The Life and Health Insurance Foundation for Education (LIFE) collected that data by polling consumers exposed to its 2013 Disability Insurance Awareness Month campaign, which took place in May.
LIFE, a nonprofit group backed mainly by insurers, began organizing an annual life insurance awareness month program in 2004, and it added a separate disability awareness month campaign in 2007.
The disability awareness campaign has always been smaller than the life campaign, and disability campaign managers have made much less use of paid advertising.
Matt Derrick, a LIFE senior vice president, said the group decided to focus this year on the use of disability awareness videos on consumer news websites, such as Forbes.com.
The group made 15-second and 30-second versions of two videos from the its professionally produced realLIFEstories video library. One features Bill Reid, a man who suffered disabling short-term memory loss as a result of car accident, and Peter Zatir, who overcame thyroid cancer but suffered damage to larynx that kept him from continuing to work as a lawyer.
LIFE polled consumers who watched the videos to the end and also polled otherwise similar consumers who did not watch the videos.
About 20 percent of the consumers who watched the videos said they wanted more information about disability insurance, compared with just 10 percent of the consumers in the control group, Derrick said.
When consumers had the physicial ability to click on link in a LIFE ad to get to a LIFE website, the click-through rate was about 5 percent, compared with a typical Web click-through rate of about 1 percent or less, Derrick said.
When consumers start any Web video ad, the percentage of consumers who watch the video to the end averages about 70 percent. For the disability awareness videos, the completion rate was 87 percent, Derrick said.
Derrick said one advantage of the new digital focus has been getting more ability to analyze the effects of different approaches to reaching consumers.
"We can say, 'This is the impact of the ad,'" Derrick said.
LIFE found, for example, that the 15-second videos were about as effective as the 30-second videos at getting consumers interested in disability insurance.
But, at the same time, LIFE also learned about what the targeted consumers will tolerate.
On some sites, Derrick said, "they don't to watch a 30-second video."
LIFE plans to apply the lessons it's learned from the disability campaign in September, when it runs the 2013 life awareness campaign, Derrick said.

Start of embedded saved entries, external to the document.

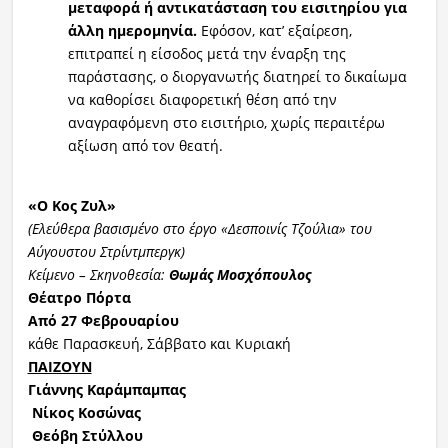
μεταφορά ή αντικατάσταση του εισιτηρίου για
άλλη ημερομηνία.
Εφόσον, κατ’ εξαίρεση,
επιτραπεί η είσοδος μετά την έναρξη της
παράστασης, ο διοργανωτής διατηρεί το δικαίωμα
να καθορίσει διαφορετική θέση από την
αναγραφόμενη στο εισιτήριο, χωρίς περαιτέρω
αξίωση από τον θεατή.
«
Ο
Κ
ος
Ζυλ
»
(Ελεύθερα βασισμένο στο έργο «Δεσποινίς Τζούλια» του
Αύγουστου
Στρίντμπεργκ
)
Κείμενο – Σκηνοθεσία:
Θωμάς Μοσχόπουλος
Θέατρο Πόρτα
Από 2
7
Φεβρουαρίου
κάθε Παρασκευή, Σάββατο και Κυριακή
ΠΑΙΖΟΥΝ
Γιάννης
Καράμπαμπας
Νίκος
Κοσώνας
Θεόβη
Στύλλου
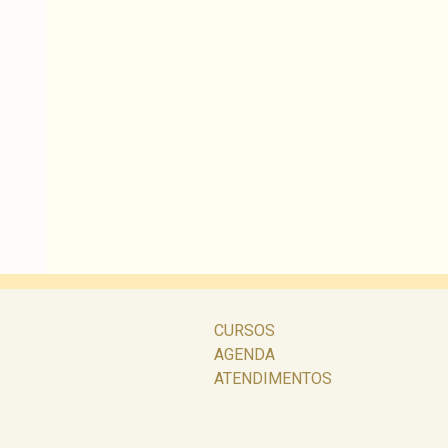
CURSOS
AGENDA
ATENDIMENTOS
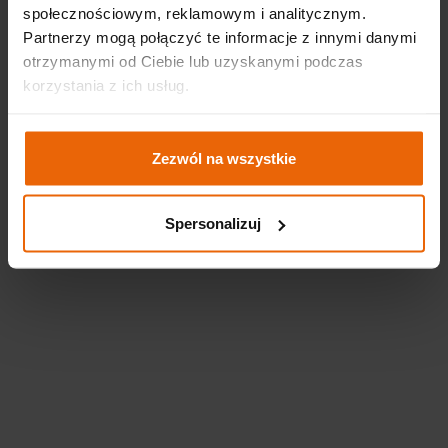
społecznościowym, reklamowym i analitycznym.
Partnerzy mogą połączyć te informacje z innymi danymi
Realizace:
Ideo
otrzymanymi od Ciebie lub uzyskanymi podczas
korzystania z ich usług.
Zezwól na wszystkie
Spersonalizuj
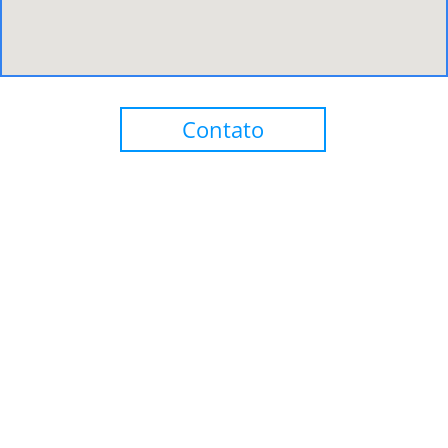
Contato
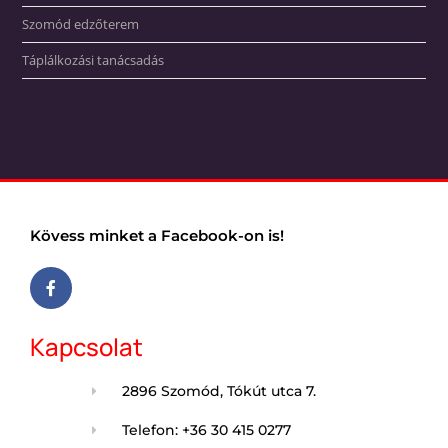
Szomód edzőterem
Táplálkozási tanácsadás
Kövess minket a Facebook-on is!
Kapcsolat
2896 Szomód, Tókút utca 7.
Telefon: +36 30 415 0277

Marvin Feldman, the president of LIFE, said the effects of low interest rates on insurers' investment returns have squeezed insurers' ability to support the disability campaign and other awareness campaigns.
"The companies are looking for anything they can cut," Feldman said.
But the need for protection products is still strong, sales have been strong, and the insurers are saying they want to increase support for the campaigns in the future, Feldman said.
The digital strategy is one way to do a more efficient job of educating consumers about the need to take personal responsibility for their own finances, Feldman said.